Excerpted data »
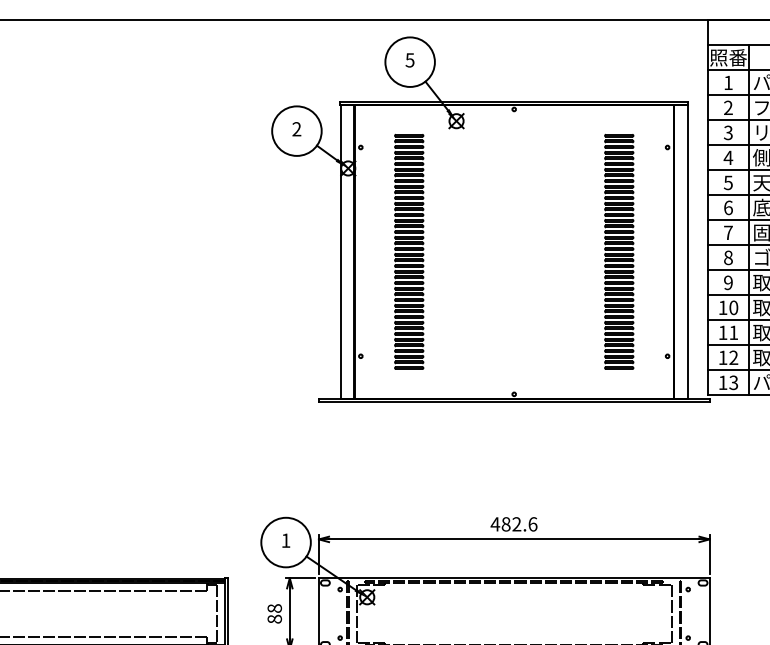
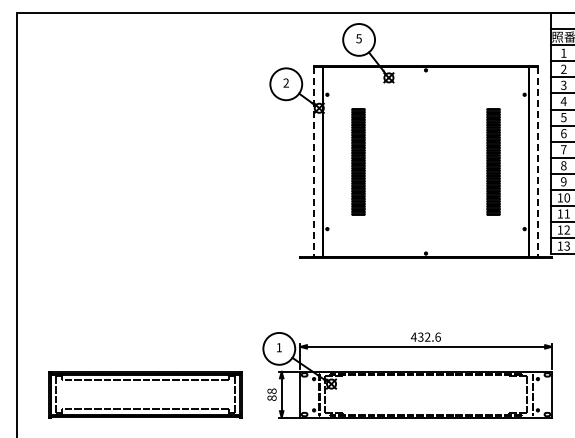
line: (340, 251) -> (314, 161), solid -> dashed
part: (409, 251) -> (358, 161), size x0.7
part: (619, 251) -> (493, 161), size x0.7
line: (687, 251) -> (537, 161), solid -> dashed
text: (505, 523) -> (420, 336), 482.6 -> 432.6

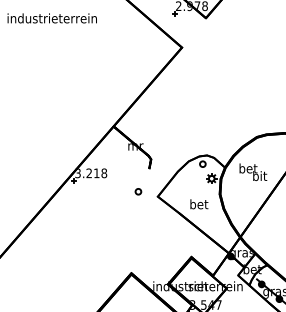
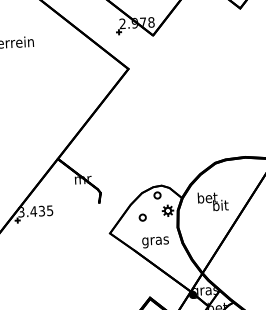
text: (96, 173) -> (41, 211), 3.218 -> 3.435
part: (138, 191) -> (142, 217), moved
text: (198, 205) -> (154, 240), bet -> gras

What to work on » Retype the records above exactly, starting at the line that contains "text: (505, 523)" and going through the last line, and leave out any pictures.

Output of the exercise »
text: (505, 523) -> (420, 336), 482.6 -> 432.6

text: (96, 173) -> (41, 211), 3.218 -> 3.435
part: (138, 191) -> (142, 217), moved
text: (198, 205) -> (154, 240), bet -> gras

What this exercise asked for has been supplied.